LOSS=tf.keras.losses.BinaryCrossentropy(from_logits=True)
METRICS=['accuracy']
EPOCHS=10

In [25]:

# Convert the feature columns into a tf.keras layer
all_features = tf.keras.layers.concatenate(encoded_features)

# design/build the model
x = tf.keras.layers.Dense(32, activation="relu")(all_features)
x = tf.keras.layers.Dropout(0.5)(x)
x = tf.keras.layers.Dense(64, activation="relu")(x)
x = tf.keras.layers.Dropout(0.5)(x)
output = tf.keras.layers.Dense(1)(x)
model = tf.keras.Model(all_inputs, output)

In [26]:

# compile the model
model.compile(optimizer=OPTIMIZER, loss=LOSS, metrics=METRICS)

In [27]:

# fit the model
model.fit(train_ds, epochs=EPOCHS)

Out[27]:

Epoch 1/10
109/109 [==============================] - 1s 2ms/step - loss: 0.6261 - accuracy: 0.4711
Epoch 2/10
109/109 [==============================] - 0s 3ms/step - loss: 0.5939 - accuracy: 0.6967
Epoch 3/10
109/109 [==============================] - 0s 3ms/step - loss: 0.5900 - accuracy: 0.6993
Epoch 4/10
109/109 [==============================] - 0s 3ms/step - loss: 0.5846 - accuracy: 0.7146
Epoch 5/10
109/109 [==============================] - 0s 3ms/step - loss: 0.5824 - accuracy: 0.7178
Epoch 6/10
109/109 [==============================] - 0s 2ms/step - loss: 0.5778 - accuracy: 0.7233
Epoch 7/10
109/109 [==============================] - 0s 3ms/step - loss: 0.5810 - accuracy: 0.7083
Epoch 8/10
109/109 [==============================] - 0s 3ms/step - loss: 0.5791 - accuracy: 0.7149
Epoch 9/10
109/109 [==============================] - 0s 3ms/step - loss: 0.5742 - accuracy: 0.7207
Epoch 10/10
109/109 [==============================] - 0s 2ms/step - loss: 0.5797 - accuracy: 0.7083

<keras.callbacks.History at 0x7f743229fe90>

Infer on the test data

In [28]:

res = model.evaluate(test_ds)
print("test loss, test acc:", res)

Out[28]:

109/109 [==============================] - 0s 2ms/step - loss: 0.5696 - accuracy: 0.7383
test loss, test acc: [0.569588840007782, 0.7383015751838684]

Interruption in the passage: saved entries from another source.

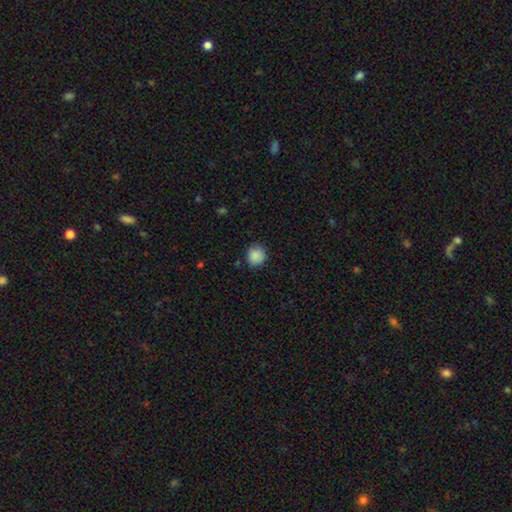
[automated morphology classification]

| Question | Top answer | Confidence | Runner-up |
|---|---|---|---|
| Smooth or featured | smooth | 88% | star or artifact (9%) |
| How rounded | round | 86% | in between (13%) |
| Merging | none | 86% | minor disturbance (10%) |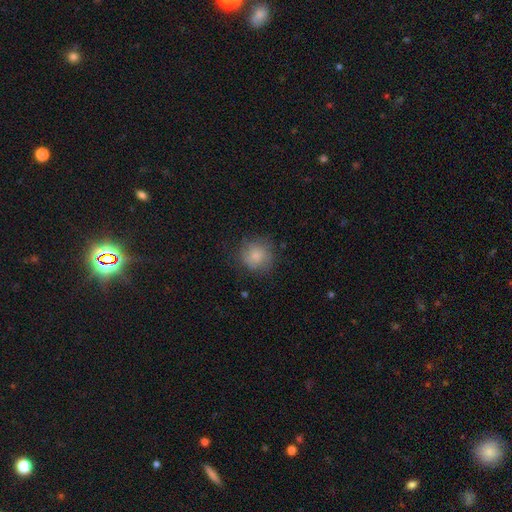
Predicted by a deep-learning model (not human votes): This appears to be a smooth galaxy with no disk features (78%) that is round (90%). Merging: none (73%).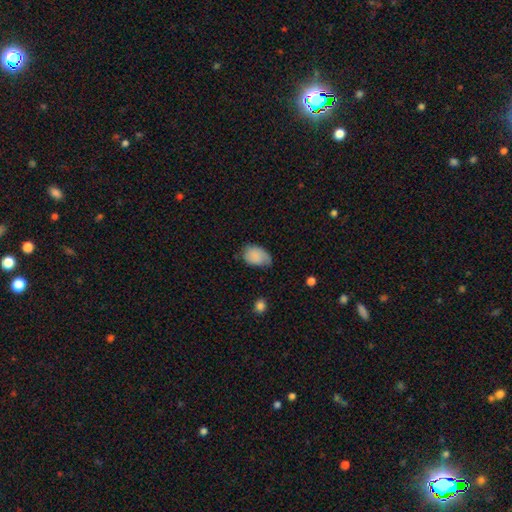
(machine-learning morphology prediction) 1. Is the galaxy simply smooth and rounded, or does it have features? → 84% smooth, 8% featured or disk, 7% star or artifact.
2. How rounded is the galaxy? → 86% in between, 13% round, 1% cigar-shaped.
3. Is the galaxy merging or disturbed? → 50% none, 38% minor disturbance, 9% major disturbance, 2% merger.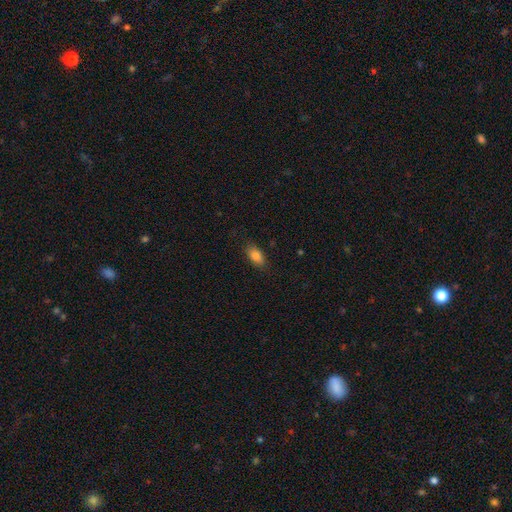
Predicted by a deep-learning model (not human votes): The model was most divided on "merging": none: 84%, minor disturbance: 12%, major disturbance: 3%, merger: 1%. More confident: how rounded — in between (89%); smooth or featured — smooth (84%).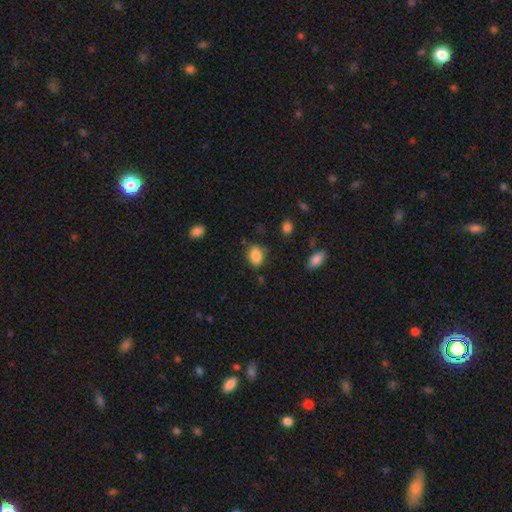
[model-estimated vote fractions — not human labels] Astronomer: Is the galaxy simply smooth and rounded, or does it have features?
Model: smooth — 86%.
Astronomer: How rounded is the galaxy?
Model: in between — 76%.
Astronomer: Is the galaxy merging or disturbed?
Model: none — 76%.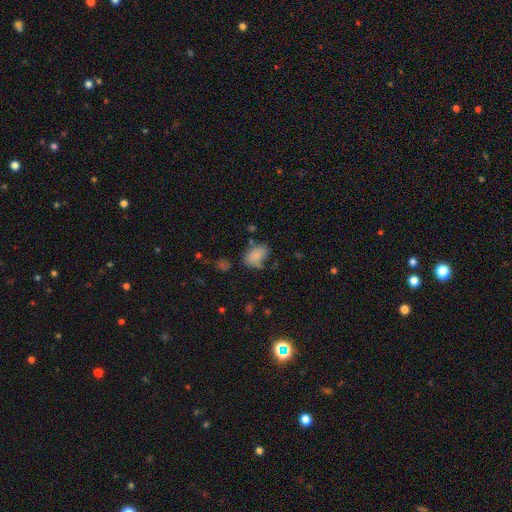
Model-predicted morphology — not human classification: smooth 82%, star or artifact 10%, featured or disk 8%. Down the decision tree: how rounded — in between (90%); merging — none (55%).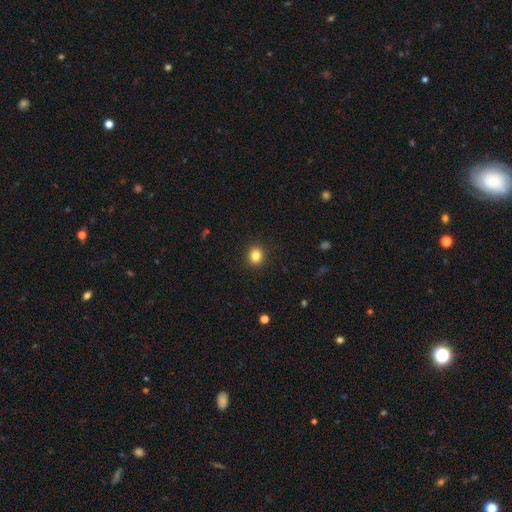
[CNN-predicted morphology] Smooth or featured?
  - smooth: 84% *
  - star or artifact: 11%
  - featured or disk: 5%
How rounded?
  - round: 84% *
  - in between: 15%
  - cigar-shaped: 1%
Merging?
  - none: 92% *
  - minor disturbance: 5%
  - major disturbance: 2%
  - merger: 1%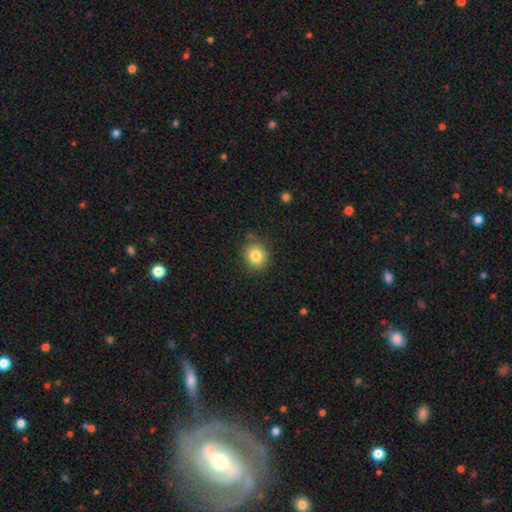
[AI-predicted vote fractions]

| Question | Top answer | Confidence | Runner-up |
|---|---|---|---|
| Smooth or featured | smooth | 83% | star or artifact (10%) |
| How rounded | round | 80% | in between (19%) |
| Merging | none | 81% | minor disturbance (14%) |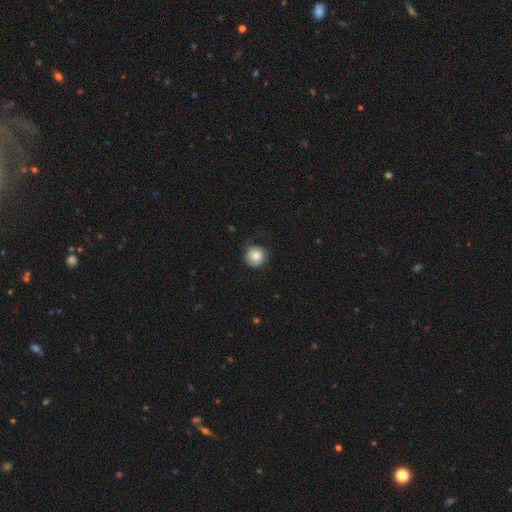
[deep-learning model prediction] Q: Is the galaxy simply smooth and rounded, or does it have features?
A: smooth — 81%.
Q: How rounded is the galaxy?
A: round — 93%.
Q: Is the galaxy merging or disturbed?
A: none — 74%.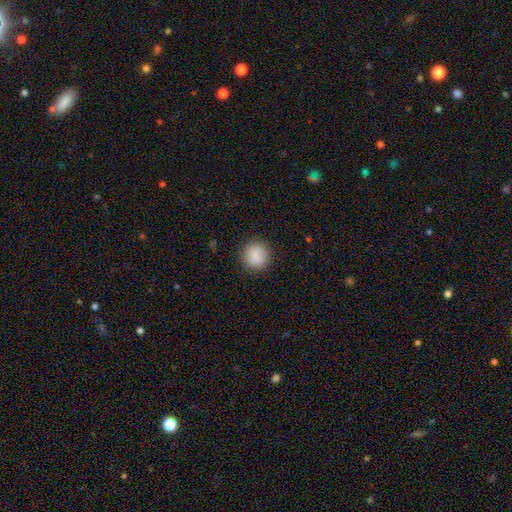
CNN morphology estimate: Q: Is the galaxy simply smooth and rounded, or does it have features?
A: smooth — 87%.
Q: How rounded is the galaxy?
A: round — 93%.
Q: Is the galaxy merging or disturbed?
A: none — 90%.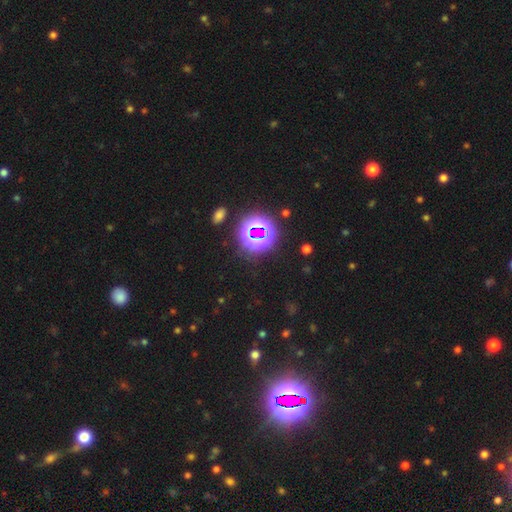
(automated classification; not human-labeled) smooth-or-featured: star or artifact: 85% | smooth: 9% | featured or disk: 6%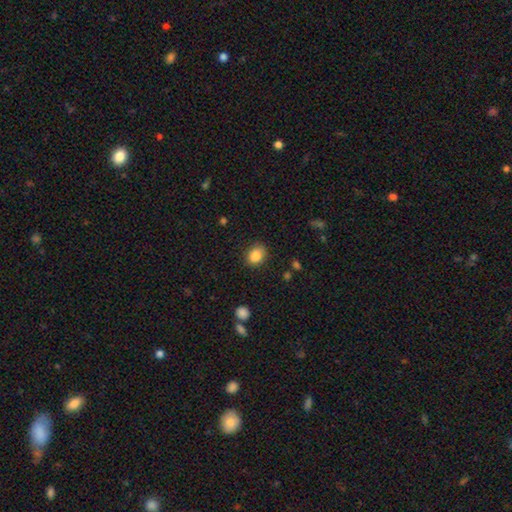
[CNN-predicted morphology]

Note: Since the goal of this tutorial is to demonstrate Tensorflow-IO's capability to prepare tf.data.Datasets from mongodb and train tf.keras models directly, improving the accuracy of the models is out of the current scope. However, the user can explore the dataset and play around with the feature columns and model architectures to get a better classification performance.